Silver bullet: Lexus first showed the LF-A as a concept in 2005 but this near-production version appeared at the Tokyo show 14 months ago.

Cost-cutting Toyota presses ahead with its V10-engined Lexus LF-A coupe

31 Dec 2008

TOYOTA may be suffering badly under the weight of the global recession, but that will not stop the Japanese car-maker’s luxury brand Lexus from pressing ahead with its scheduled LF-A supercar.

With development nearing completion and series production due to commence in 2009, Toyota is not inclined to follow the lead of Honda, which recently axed its plans to build a new-generation NSX.

The decision to press ahead with the 375kW LF-A was revealed at a press conference held by Toyota in Japan to confirm its commitment – albeit with reduced budgets – to its underperforming Formula One program.

Toyota has reportedly axed or delayed a number of programs as it addresses the shock of an impending financial year loss of more than $2.5 billion, which will be the car-making giant’s first ever operating loss.

A British magazine has reported that a planned successor to the Toyota Supra, which the company announced earlier this year as a Toyota-Subaru joint development, has been delayed 18 months and will not appear now until at least 2012.

Lexus has already revealed the LF-A – the coupe first appearing four years ago at the Detroit auto show while the roadster debuted at the same show 12 months ago – and the company even raced the car in the Nurburgring 24 Hour endurance race in Germany a few months ago.

◆ **EXERCISE AIM**:
Please carry on the Lexus LF-A article, picking up after its final sentence. The data that comes next has nothing to do with the Lexus LF-A article.

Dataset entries

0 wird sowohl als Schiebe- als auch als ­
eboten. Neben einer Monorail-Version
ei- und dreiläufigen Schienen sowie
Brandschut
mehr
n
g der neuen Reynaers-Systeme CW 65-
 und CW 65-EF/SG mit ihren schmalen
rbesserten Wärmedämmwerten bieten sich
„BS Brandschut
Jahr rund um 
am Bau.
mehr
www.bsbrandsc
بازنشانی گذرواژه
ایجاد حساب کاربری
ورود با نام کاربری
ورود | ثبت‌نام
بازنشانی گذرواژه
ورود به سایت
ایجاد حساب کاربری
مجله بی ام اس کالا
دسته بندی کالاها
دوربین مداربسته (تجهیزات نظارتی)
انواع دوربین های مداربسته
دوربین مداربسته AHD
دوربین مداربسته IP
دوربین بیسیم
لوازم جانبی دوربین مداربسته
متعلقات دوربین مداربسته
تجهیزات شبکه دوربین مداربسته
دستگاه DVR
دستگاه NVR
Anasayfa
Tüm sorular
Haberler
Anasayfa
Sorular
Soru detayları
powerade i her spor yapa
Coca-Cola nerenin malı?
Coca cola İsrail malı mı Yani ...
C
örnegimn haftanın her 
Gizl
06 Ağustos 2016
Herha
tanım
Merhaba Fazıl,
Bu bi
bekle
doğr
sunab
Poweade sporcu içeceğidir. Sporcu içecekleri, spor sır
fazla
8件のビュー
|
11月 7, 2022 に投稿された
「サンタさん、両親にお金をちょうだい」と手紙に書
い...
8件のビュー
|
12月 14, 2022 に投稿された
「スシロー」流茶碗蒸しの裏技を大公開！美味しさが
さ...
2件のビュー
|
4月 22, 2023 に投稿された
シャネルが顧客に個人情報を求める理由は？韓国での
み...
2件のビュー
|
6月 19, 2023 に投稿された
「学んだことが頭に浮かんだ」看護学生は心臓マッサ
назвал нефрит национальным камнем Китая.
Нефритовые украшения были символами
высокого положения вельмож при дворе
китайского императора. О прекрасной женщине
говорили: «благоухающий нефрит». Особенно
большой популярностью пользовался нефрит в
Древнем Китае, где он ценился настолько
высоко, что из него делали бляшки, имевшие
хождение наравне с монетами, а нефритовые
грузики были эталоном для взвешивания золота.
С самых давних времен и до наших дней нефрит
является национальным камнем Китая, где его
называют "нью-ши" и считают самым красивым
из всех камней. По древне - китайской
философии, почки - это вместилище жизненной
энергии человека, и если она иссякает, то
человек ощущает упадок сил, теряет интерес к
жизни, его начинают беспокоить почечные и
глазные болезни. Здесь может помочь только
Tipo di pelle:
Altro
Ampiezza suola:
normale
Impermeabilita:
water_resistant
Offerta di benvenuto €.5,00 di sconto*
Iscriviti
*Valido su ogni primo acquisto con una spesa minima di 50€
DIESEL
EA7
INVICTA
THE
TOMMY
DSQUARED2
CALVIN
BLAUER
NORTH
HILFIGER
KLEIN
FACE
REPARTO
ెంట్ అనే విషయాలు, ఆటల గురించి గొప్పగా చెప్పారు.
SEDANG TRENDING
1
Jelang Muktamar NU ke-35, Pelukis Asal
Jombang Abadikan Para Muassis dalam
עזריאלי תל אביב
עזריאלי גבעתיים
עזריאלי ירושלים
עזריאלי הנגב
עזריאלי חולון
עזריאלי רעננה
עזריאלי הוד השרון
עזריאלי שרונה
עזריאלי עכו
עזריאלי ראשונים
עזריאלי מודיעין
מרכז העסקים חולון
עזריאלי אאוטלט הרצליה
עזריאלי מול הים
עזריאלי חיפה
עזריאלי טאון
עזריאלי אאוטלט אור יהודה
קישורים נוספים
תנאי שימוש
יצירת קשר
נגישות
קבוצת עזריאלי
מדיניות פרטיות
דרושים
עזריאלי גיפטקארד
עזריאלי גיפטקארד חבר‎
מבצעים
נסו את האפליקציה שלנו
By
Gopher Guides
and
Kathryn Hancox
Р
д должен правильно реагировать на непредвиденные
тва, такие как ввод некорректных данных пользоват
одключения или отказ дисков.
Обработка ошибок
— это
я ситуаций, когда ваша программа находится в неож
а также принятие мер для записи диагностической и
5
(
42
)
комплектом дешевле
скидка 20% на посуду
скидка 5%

◆ **RESULT FOR THIS EXERCISE**:
According to reports from Europe, a number of race-spec LF-As will be produced in 2009 before road-going versions are released, probably some time in 2010.

However, production numbers may be limited and the future of the roadster version may be clouded.

The front-engined two-seater will be powered by a normally-aspirated 5.0-litre V10 engine driving the rear wheels and has been developed as a rival to the Porsche 911 and Nissan GT-R, but the engineers have had a hard time reaching the required performance targets.

Toyota president Katsuaki Watanabe said in Nagoya that the company would not be following Honda out of Formula One and would also remain in other forms of motor sport, but would be cutting costs to deal with the global sales slowdown.

“The change in the world economy is of a magnitude that comes once every hundred years,” said the embattled Toyota boss.